October 28, 2022
A recent Law 360 story by Caleb Symons, “California Rebuffs Tribes’ Bid for $1.1M Atty Fee in Gaming Appeal” reports that California and its governor, Gavin Newsom, say five Native American tribes that earlier this year won a Ninth Circuit decision over their gaming negotiations with the state are not entitled to more than $1.1 million in attorney fees, since federal Indian law offers no such relief. That dispute comes several months after the Ninth Circuit gave the five tribes — the Chicken Ranch Rancheria of Me-Wuk Indians, the Chemehuevi Indian Tribe, the Hopland Band of Pomo Indians, the Robinson Rancheria of Pomo Indians and the Blue Lake Rancheria of the Wiyot, Yurok and Hupa Indians — major leverage in their gaming negotiations.
In the wake of that decision, in which a panel of the appellate court prohibited California from adding to the tribes' new gaming compacts any regulatory topics not directly tied to gambling, tribal leaders have sought to recoup $1,130,679 they estimated spending on the litigation.

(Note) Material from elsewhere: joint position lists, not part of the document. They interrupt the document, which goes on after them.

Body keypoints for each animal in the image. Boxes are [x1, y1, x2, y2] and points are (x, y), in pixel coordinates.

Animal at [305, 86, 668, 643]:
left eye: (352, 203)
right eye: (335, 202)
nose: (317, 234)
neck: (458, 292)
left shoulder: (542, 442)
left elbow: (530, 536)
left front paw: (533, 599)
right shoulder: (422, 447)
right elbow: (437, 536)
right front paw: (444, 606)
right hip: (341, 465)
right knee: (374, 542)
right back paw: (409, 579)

California fired back, saying the tribes are ineligible for that relief because the federal Indian Gaming Regulatory Act contains no provision for recovering such expenses.
Nor can the tribes turn to state civil procedure to recoup their attorney fees, Newsom and other state officials argued, since the case involved only questions of the federal Indian gaming law, not state law. The Ninth Circuit has already determined — in the 2018 case Independent Living Center of Southern California Inc. v. Kent — that such claims are valid exclusively in litigation over state law, according to California.

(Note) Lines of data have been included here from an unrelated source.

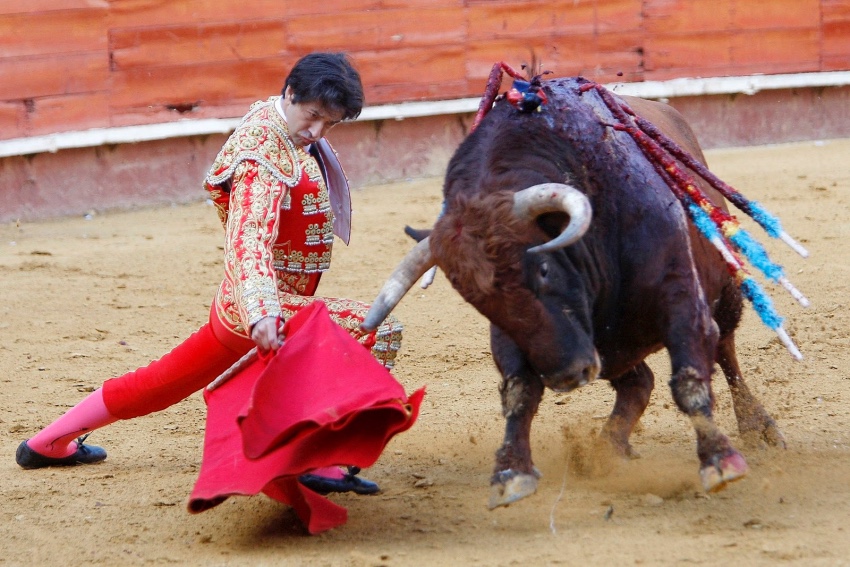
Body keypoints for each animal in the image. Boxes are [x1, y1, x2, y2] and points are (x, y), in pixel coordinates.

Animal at [362, 69, 796, 508]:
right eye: (477, 301)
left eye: (543, 269)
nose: (568, 375)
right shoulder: (518, 336)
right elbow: (519, 391)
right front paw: (511, 472)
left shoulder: (680, 298)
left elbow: (690, 375)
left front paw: (720, 461)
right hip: (613, 346)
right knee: (639, 383)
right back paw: (605, 450)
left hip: (723, 294)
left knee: (725, 352)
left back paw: (758, 427)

"The tribes' attempt to expand Kent to permit state law attorneys' fees awards in federal court cases that do not adjudicate a state law claim remains wholly without support," the state said. In their Sept. 26 motion, the five Native tribes said their request of $1.1 million in attorney fees was based on reduced rates and reflected a proper "lodestar" amount, defined as the product of the number of hours reasonably spent on the litigation and a reasonable hourly rate for the attorneys.
That calculation, on the high end, proposes $980 per hour for Lester J. Marston of Rapport and Marston, which represents all the tribes except the Blue Lake Rancheria. At the low end, it proposes $300 per hour for Marston's son, a law clerk at the same firm. But even if the tribes are, in fact, eligible to recoup such expenses, California and Newsom responded, the state is immune from furnishing those funds under the 11th Amendment of the U.S. Constitution.
California never waived its sovereign immunity in the litigation, the state added, calling the tribes "mistaken" for contending that it set aside its immunity under a statute that allows for lawsuits against the state that are related to the federal Indian gaming act. That statute, known as Section 98005, allows for "good faith" litigation under the Indian gaming act but does not waive California's immunity to attorney fees, according to state officials. "Because Section 98005 is silent on attorneys' fees, the statute does not 'unequivocally' waive the state's immunity to a claim for such fees," they said.